Under current guidelines, the European Commission asks social media sites to delete terrorist content within an hour of detection. This includes material that incites violence, provides attack funding or promotes hate speech.
However, the guidelines, for the moment, are just that. They're entirely voluntary. It's a tactic that hasn't always worked for Brussels in the past, with the voluntary standardization of charging connectors being a recent example.
It seems that once again, Brussels isn't happy with the progress. EU commissioner for security Julian King says it may “take stronger action”. Speaking to the Financial Times, he revealed plans to enact regulation on sites, regardless of size.

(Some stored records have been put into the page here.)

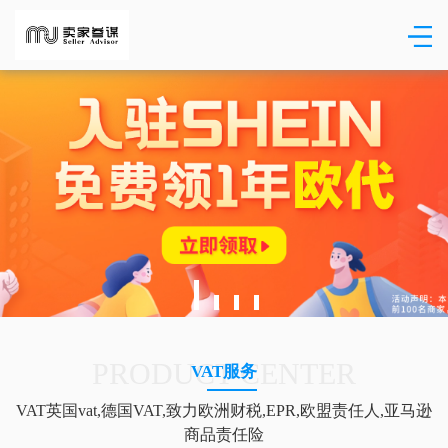
PRODUCT CENTER
VAT服务
VAT英国vat,德国VAT,致力欧洲财税,EPR,欧盟责任人,亚马逊
商品责任险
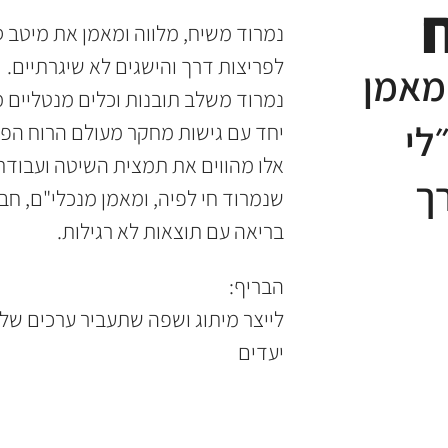
נמרוד משיח, מלווה ומאמן את מיטב ס
לפריצות דרך והישגים לא שיגרתיים.
מאמן
נמרוד משלב תובנות וכלים מנטליים 
לי
יחד עם גישות מחקר מעולם הרוח הפסי
אלו מהווים את תמצית השיטה ועבודת
ך
שנמרוד חי לפיה, ומאמן מנכלי"ם, חבר
בריאה עם תוצאות לא רגילות.
הבריף:
לייצר מיתוג ושפה שתעביר ערכים של
יעדים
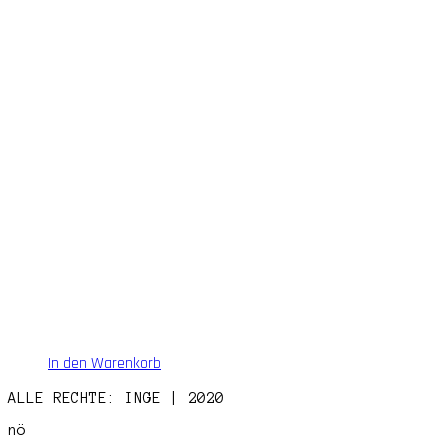
In den Warenkorb
ALLE RECHTE: INGE | 2020
nö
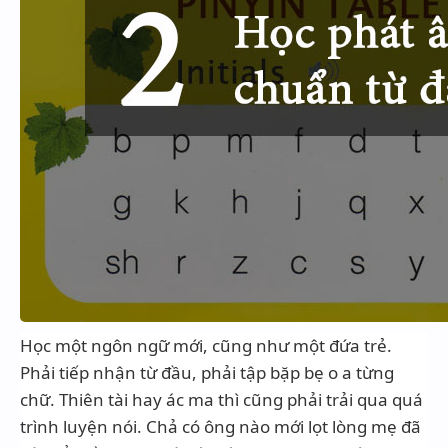
Học một ngôn ngữ mới, cũng như một đứa trẻ.
Phải tiếp nhận từ đầu, phải tập bặp bẹ o a từng
chữ. Thiên tài hay ác ma thì cũng phải trải qua quá
trình luyện nói. Chả có ông nào mới lọt lòng mẹ đã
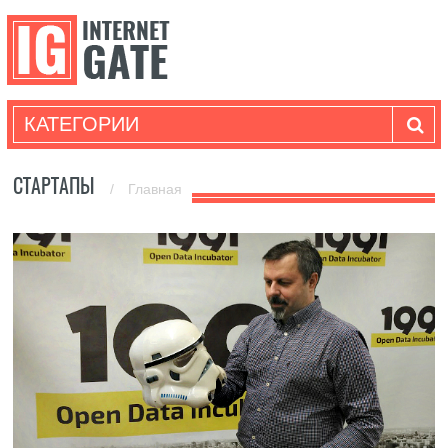
КАТЕГОРИИ
СТАРТАПЫ
/
Главная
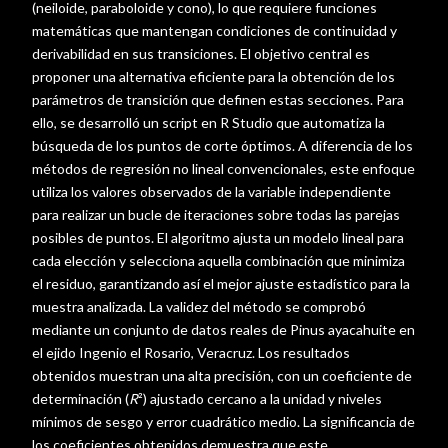
(neiloide, paraboloide y cono), lo que requiere funciones
matemáticas que mantengan condiciones de continuidad y
derivabilidad en sus transiciones. El objetivo central es
proponer una alternativa eficiente para la obtención de los
parámetros de transición que definen estas secciones. Para
ello, se desarrolló un script en R Studio que automatiza la
búsqueda de los puntos de corte óptimos. A diferencia de los
métodos de regresión no lineal convencionales, este enfoque
utiliza los valores observados de la variable independiente
para realizar un bucle de iteraciones sobre todas las parejas
posibles de puntos. El algoritmo ajusta un modelo lineal para
cada elección y selecciona aquella combinación que minimiza
el residuo, garantizando así el mejor ajuste estadístico para la
muestra analizada. La validez del método se comprobó
mediante un conjunto de datos reales de Pinus ayacahuite en
el ejido Ingenio el Rosario, Veracruz. Los resultados
obtenidos muestran una alta precisión, con un coeficiente de
determinación (
R
²) ajustado cercano a la unidad y niveles
mínimos de sesgo y error cuadrático medio. La significancia de
los coeficientes obtenidos demuestra que este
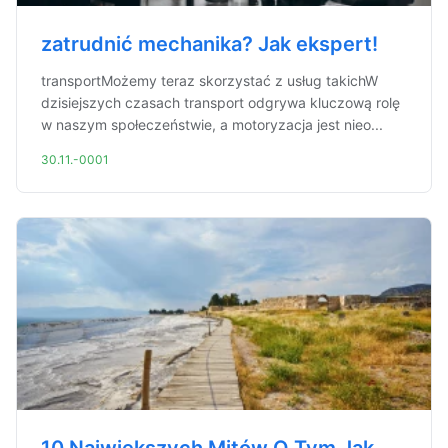
zatrudnić mechanika? Jak ekspert!
transportMożemy teraz skorzystać z usług takichW
dzisiejszych czasach transport odgrywa kluczową rolę
w naszym społeczeństwie, a motoryzacja jest nieo...
30.11.-0001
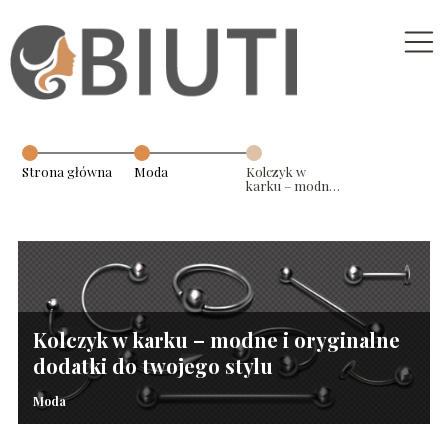
Strona główna
Moda
Kolczyk w
karku – modne i
oryginalne
dodatki do
twojego stylu
Kolczyk w karku – modne i oryginalne
dodatki do twojego stylu
Moda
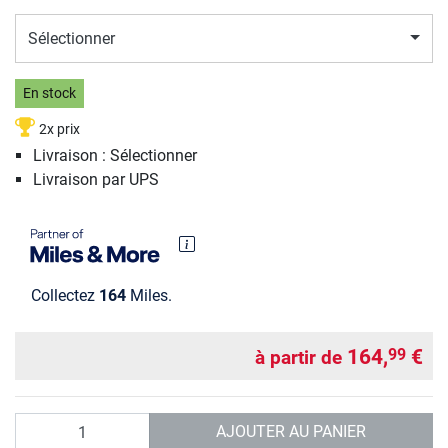
Sélectionner
En stock
2x prix
Livraison : Sélectionner
Livraison par UPS
Collectez
164
Miles.
164,
€
99
à partir de
Quantité
AJOUTER AU PANIER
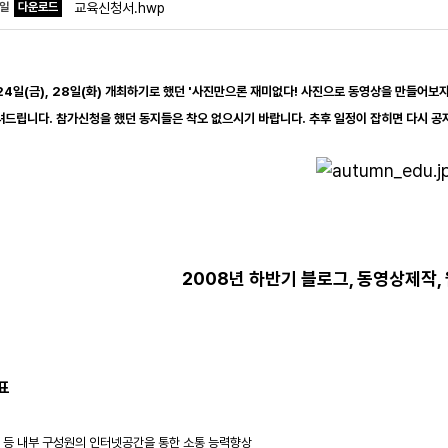
파일
다운로드
교육신청서.hwp
24일(금), 28일(화) 개최하기로 했던 '사진만으론 재미없다! 사진으로 동영상을 만들어
려드립니다. 참가신청을 했던 동지들은 착오 없으시기 바랍니다. 추후 일정이 잡히면 다시 공
2008년 하반기 블로그, 동영상제작,
목표
부 등 내부 구성원의 인터넷공간을 통한 소통 능력향상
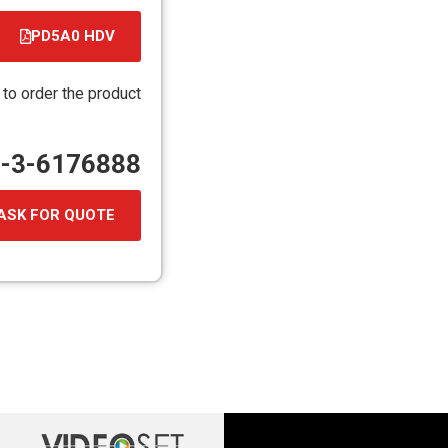
PD5A0 HDV
 to order the product
72-3-6176888
ASK FOR QUOTE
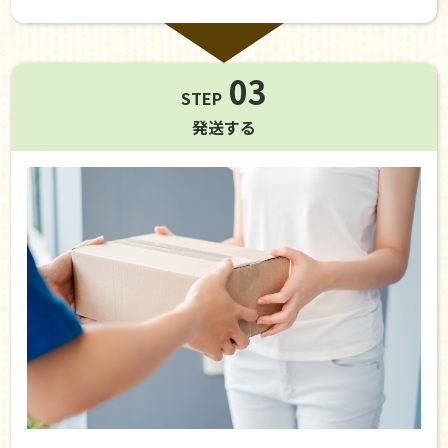
03
STEP
発送する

“We cannot afford to relax or become complacent in the face of such a shadowy and destructive phenomenon,” he said.
Draft in the Works
The details are still being worked on in a draft, but King says all sites would have one hour to remove terrorist content. King didn't explicitly mention the punishment, but FT says fines are possible, and the EU is no stranger to handing them out.
Even so, it's a methodology some members of the Commission are likely to disagree with. Guidelines have been successful in the past, and burgeoning sites may struggle to build the infrastructure to deal with content that quickly. This could, in turn, hamper innovation.
The regulation is currently in draft format that would affect all websites. It would have to receive approval from a majority of 28 EU member states to pass but should stop EU countries from taking individual action.